User interface change data
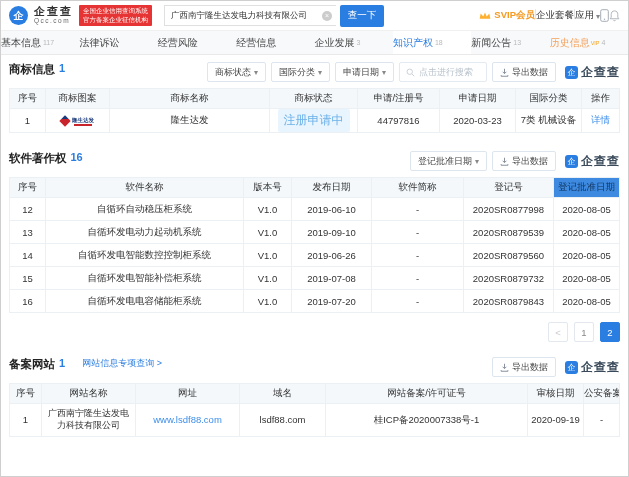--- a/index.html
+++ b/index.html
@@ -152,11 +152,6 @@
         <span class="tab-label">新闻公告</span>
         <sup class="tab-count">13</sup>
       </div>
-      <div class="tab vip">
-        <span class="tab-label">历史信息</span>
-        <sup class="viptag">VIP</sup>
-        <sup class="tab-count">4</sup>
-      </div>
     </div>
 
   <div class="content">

■ What you are asked to do
An exact copy of every entry, without pictures, should be your output.

■ Answer box
--- a/index.html
+++ b/index.html
@@ -152,11 +152,6 @@
         <span class="tab-label">新闻公告</span>
         <sup class="tab-count">13</sup>
       </div>
-      <div class="tab vip">
-        <span class="tab-label">历史信息</span>
-        <sup class="viptag">VIP</sup>
-        <sup class="tab-count">4</sup>
-      </div>
     </div>
 
   <div class="content">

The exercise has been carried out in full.